**STUDY TEXT**.
+ + + + + + +

Incorporating human practices in the design of our system

In the earlier stages of our project, we realized that in order to give our project the best chance of being implemented, we needed to do it in a way that was in line with both industry’s wants and needs. To ensure that we did this, we established a dialogue with several experts in order to get their opinions on how we should approach our project. This led to an informed design of our system, in which we emphasized the need for both physical and genetic containment devices.

Have we accomplished our goal?

Nearing the end of our project however, we wanted to see if we had accomplished what we set out to do. So we decided to go back to the experts, this time taking the progress we’ve made on our project with us. We got a variety of different perspectives from suggestions on the...... The results of all of these can be found on our Interviews page. One major concern was scale-up. One expert wanted to know how feasible this system would actually be. We have some FRED components, we have OSCAR components, and we have some killswitch components, but how functional are some of these parts, and how do they work together. So our next major goal was to establish synergy: try to put some of these pieces together in order to assess how far we’d actually gotten.

Putting our Killswitch Together

Testing our inducible killswitch with our auxotrophic killswitch

Putting FRED together

Can we sense toxins?

Now that we’ve been able to show that we can indeed sense three compounds electrochemically and simultaneously using our hydrolase system, and characterized genetic circuits for two of these outputs, our next goal was to actually try to sense toxins. Despite the fact that we have encountered significant difficulty in trying to sequence our transposon clones, given that we designed our transposon library to use lacZ, we could actually use our transposon directly in our electrochemical reporter system without actually knowing the identity of the sensory element. Although we do plan to BioBrick this in the future, for now, we grew up cultures of our transposon and tested the ability of our FRED system to sense NAs in media. We added __ of commercial naphthenic acids to the media, and monitored the formation of CPR upon the addition of CPRG. We compared this to a control where we used PBS. The results of this can be seen below. Here we can clearly see that we get a response when we're monitoring NAs compared to our contorl. Although we still see some leaky expression in the control, we see a clear difference between the level of induction that we are getting in our assay run as compared to our control run. This was really exciting as it shows that we can in fact detect NA’s electrochemically! FRED works!

+ + + + + + +

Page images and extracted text
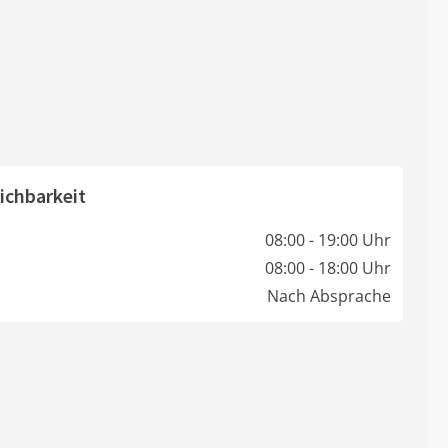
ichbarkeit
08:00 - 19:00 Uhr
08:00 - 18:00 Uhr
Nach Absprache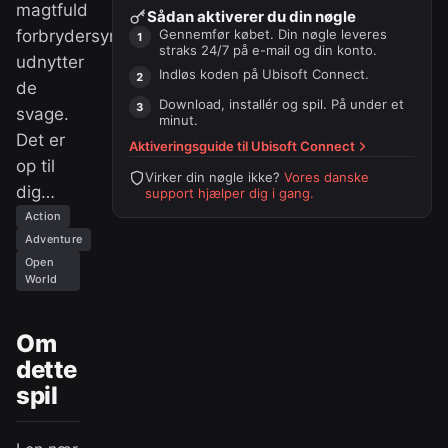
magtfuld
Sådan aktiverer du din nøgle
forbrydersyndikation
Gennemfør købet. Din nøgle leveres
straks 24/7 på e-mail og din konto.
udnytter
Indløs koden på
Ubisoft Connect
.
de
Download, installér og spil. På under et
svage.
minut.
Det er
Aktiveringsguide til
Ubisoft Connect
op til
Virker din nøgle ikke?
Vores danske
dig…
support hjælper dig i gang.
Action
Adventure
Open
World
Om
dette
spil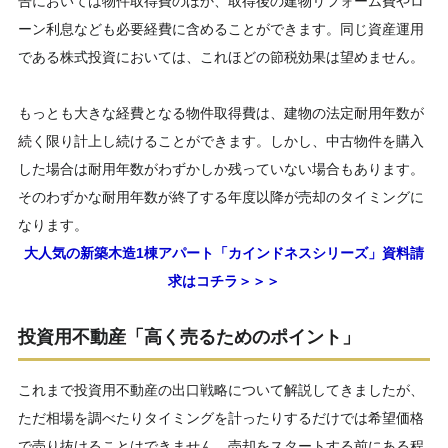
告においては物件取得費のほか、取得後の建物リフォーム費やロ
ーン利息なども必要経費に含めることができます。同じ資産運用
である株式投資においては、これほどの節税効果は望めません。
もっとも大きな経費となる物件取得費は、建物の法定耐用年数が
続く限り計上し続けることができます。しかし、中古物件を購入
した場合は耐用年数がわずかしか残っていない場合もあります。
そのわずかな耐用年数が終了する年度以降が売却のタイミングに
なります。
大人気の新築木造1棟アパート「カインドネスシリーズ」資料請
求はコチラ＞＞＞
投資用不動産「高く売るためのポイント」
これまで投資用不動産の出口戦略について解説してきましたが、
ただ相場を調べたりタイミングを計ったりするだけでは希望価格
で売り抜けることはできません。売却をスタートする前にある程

+ + + + + + +

**WHAT YOU ARE ASKED TO DO**. Write the next part of the project write-up on human practices and toxin sensing, starting right after its final sentence.

**ANSWER BOX**.
Can we sense toxins in tailings ponds?

It’s great to be able to sense NAs in media, however the real test is can we do it in tailings ponds water! We ran a similar assay where we grew up our transposon clone in media, aspirated the media and then placed it in tailings pond water samples. Again, upon addition of our sugar-reporter conjugate, CPRG, we monitored the formation of CPR electrochemically, which would be indicative of LacZ production. The results of this assay can be shown below. This result was extremely exciting for us, as we see clear induction of the system in the presence of tailings, as compared to our control. Although we don't know exactly what we are sensing, remember that our transposon is sensitive to 3 different toxins (DBT, Carbazole and NAs), we are definitely sensing something. This shows that FRED is functional in the application that we designed it for! The next step will be to quantify toxins present in tailings pond water samples in order to calibrate our reporter. All our electrochemical protocols can be found here.

Putting OSCAR together

Putting together our killswitches

Our flux-based analysis allowed us to realize the potential for glycine to be used not only as a way to increase the yield of OSCAR, but also as an auxotrophic killswitch. This allowed our model to be used not only to inform our wetlab, but also our human practices. We wanted to see how this auxotrophic marker system could work with one of our inducible killswitch constructs. We procured a Keio Knockout Collection Strain which deleted glyA an important enzyme in glycine metabolism making it auxotrophic for this compound. We wanted to identify the concentration of glycine required for its growth as shown below.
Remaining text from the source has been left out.